**RECORDS:**
• • •
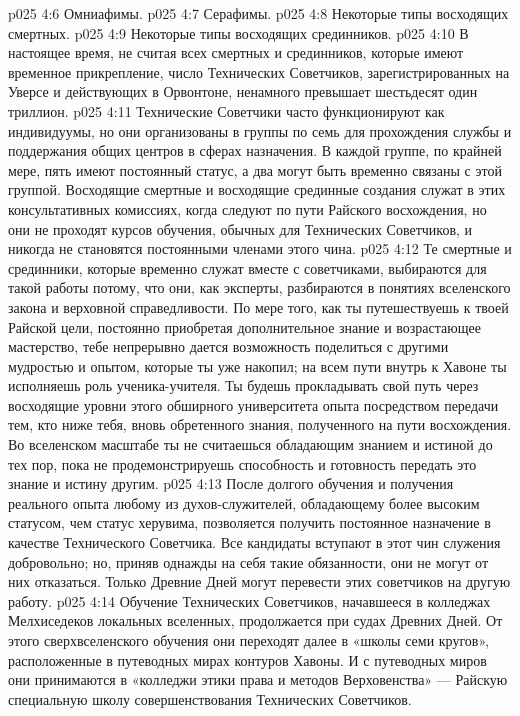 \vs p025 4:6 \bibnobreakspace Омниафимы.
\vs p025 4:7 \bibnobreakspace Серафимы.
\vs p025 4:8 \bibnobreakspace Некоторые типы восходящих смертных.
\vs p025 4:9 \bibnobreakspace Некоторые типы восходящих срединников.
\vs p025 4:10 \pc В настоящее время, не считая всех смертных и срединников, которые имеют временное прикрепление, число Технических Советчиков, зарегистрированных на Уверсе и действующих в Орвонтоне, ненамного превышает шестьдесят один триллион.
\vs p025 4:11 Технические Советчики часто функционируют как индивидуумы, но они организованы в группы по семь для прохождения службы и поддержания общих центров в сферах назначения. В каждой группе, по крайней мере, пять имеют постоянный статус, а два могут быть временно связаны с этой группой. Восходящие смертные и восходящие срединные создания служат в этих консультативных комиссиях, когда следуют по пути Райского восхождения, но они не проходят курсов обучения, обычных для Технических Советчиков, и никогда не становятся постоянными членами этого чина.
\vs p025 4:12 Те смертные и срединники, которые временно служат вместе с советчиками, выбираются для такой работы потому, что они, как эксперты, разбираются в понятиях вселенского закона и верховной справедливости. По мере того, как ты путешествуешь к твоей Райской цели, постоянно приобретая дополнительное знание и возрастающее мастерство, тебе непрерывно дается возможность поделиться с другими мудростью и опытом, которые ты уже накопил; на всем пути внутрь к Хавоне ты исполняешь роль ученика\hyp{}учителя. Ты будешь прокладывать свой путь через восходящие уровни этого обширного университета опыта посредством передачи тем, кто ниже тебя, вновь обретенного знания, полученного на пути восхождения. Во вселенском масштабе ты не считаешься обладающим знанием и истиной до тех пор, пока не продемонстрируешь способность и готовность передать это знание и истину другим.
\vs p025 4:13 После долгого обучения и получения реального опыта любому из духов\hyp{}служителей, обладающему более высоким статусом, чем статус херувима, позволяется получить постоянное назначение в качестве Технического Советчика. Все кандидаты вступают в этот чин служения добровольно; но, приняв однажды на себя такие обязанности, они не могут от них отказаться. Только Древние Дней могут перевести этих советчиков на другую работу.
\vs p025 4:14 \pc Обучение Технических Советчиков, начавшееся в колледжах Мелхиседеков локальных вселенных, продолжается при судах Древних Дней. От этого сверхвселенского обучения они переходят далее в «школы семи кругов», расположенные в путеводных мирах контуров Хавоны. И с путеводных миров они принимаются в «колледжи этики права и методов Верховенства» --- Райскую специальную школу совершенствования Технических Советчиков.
• • •
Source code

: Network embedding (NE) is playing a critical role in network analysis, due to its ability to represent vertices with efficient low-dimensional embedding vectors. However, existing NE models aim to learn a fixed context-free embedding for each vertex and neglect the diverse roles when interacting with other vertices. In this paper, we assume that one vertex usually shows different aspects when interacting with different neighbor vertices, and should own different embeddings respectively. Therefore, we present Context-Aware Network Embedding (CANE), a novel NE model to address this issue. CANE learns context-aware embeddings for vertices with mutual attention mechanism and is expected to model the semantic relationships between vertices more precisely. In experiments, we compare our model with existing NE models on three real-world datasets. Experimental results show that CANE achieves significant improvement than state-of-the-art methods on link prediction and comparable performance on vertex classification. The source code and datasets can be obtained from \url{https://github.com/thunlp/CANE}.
• • •
**TASK DESCRIPTION:** Print exactly, with no pictures, the lines above from the one that holds "4:6 \bibnobreakspace Омниафимы." through the one that holds "шестьдесят один триллион.", both of them included.

**EXPECTED ANSWER:**
 \vs p025 4:6 \bibnobreakspace Омниафимы.
\vs p025 4:7 \bibnobreakspace Серафимы.
\vs p025 4:8 \bibnobreakspace Некоторые типы восходящих смертных.
\vs p025 4:9 \bibnobreakspace Некоторые типы восходящих срединников.
\vs p025 4:10 \pc В настоящее время, не считая всех смертных и срединников, которые имеют временное прикрепление, число Технических Советчиков, зарегистрированных на Уверсе и действующих в Орвонтоне, ненамного превышает шестьдесят один триллион.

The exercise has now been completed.